• [Aim of the task]: Each record that follows should be transcribed word for word.

[Collected data]
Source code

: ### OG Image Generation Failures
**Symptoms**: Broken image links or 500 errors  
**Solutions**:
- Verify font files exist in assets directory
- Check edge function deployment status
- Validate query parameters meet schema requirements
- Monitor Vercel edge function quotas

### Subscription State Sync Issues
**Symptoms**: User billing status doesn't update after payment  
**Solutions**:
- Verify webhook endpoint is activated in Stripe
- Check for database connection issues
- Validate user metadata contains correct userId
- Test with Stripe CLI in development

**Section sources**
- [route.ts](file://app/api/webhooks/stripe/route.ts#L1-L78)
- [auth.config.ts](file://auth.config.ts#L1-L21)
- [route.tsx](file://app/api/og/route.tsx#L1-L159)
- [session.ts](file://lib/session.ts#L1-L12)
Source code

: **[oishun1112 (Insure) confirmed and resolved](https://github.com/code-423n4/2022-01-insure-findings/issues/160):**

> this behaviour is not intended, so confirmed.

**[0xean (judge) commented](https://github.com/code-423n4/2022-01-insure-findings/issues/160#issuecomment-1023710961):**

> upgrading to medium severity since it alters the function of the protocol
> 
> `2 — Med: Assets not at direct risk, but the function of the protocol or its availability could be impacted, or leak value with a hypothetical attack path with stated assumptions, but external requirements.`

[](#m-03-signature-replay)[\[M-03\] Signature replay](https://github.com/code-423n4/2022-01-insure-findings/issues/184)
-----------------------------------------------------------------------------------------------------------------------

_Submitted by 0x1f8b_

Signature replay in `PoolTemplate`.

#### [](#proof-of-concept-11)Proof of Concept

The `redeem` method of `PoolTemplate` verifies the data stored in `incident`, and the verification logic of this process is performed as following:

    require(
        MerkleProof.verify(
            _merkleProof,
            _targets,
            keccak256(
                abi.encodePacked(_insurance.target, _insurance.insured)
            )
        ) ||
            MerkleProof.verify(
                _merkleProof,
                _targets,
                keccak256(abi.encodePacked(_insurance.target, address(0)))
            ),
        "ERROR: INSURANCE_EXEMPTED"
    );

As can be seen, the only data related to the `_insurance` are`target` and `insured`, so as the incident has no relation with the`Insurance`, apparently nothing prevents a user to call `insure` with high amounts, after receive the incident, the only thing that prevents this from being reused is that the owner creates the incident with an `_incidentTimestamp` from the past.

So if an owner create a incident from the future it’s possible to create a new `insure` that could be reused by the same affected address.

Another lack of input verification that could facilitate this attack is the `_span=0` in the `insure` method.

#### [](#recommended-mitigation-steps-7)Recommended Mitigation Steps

• [Solution to this task]:
Source code

: ### OG Image Generation Failures
**Symptoms**: Broken image links or 500 errors  
**Solutions**:
- Verify font files exist in assets directory
- Check edge function deployment status
- Validate query parameters meet schema requirements
- Monitor Vercel edge function quotas

### Subscription State Sync Issues
**Symptoms**: User billing status doesn't update after payment  
**Solutions**:
- Verify webhook endpoint is activated in Stripe
- Check for database connection issues
- Validate user metadata contains correct userId
- Test with Stripe CLI in development

**Section sources**
- [route.ts](file://app/api/webhooks/stripe/route.ts#L1-L78)
- [auth.config.ts](file://auth.config.ts#L1-L21)
- [route.tsx](file://app/api/og/route.tsx#L1-L159)
- [session.ts](file://lib/session.ts#L1-L12)
Source code

: **[oishun1112 (Insure) confirmed and resolved](https://github.com/code-423n4/2022-01-insure-findings/issues/160):**

> this behaviour is not intended, so confirmed.

**[0xean (judge) commented](https://github.com/code-423n4/2022-01-insure-findings/issues/160#issuecomment-1023710961):**

> upgrading to medium severity since it alters the function of the protocol
> 
> `2 — Med: Assets not at direct risk, but the function of the protocol or its availability could be impacted, or leak value with a hypothetical attack path with stated assumptions, but external requirements.`

[](#m-03-signature-replay)[\[M-03\] Signature replay](https://github.com/code-423n4/2022-01-insure-findings/issues/184)
-----------------------------------------------------------------------------------------------------------------------

_Submitted by 0x1f8b_

Signature replay in `PoolTemplate`.

#### [](#proof-of-concept-11)Proof of Concept

The `redeem` method of `PoolTemplate` verifies the data stored in `incident`, and the verification logic of this process is performed as following:

    require(
        MerkleProof.verify(
            _merkleProof,
            _targets,
            keccak256(
                abi.encodePacked(_insurance.target, _insurance.insured)
            )
        ) ||
            MerkleProof.verify(
                _merkleProof,
                _targets,
                keccak256(abi.encodePacked(_insurance.target, address(0)))
            ),
        "ERROR: INSURANCE_EXEMPTED"
    );

As can be seen, the only data related to the `_insurance` are`target` and `insured`, so as the incident has no relation with the`Insurance`, apparently nothing prevents a user to call `insure` with high amounts, after receive the incident, the only thing that prevents this from being reused is that the owner creates the incident with an `_incidentTimestamp` from the past.

So if an owner create a incident from the future it’s possible to create a new `insure` that could be reused by the same affected address.

Another lack of input verification that could facilitate this attack is the `_span=0` in the `insure` method.

#### [](#recommended-mitigation-steps-7)Recommended Mitigation Steps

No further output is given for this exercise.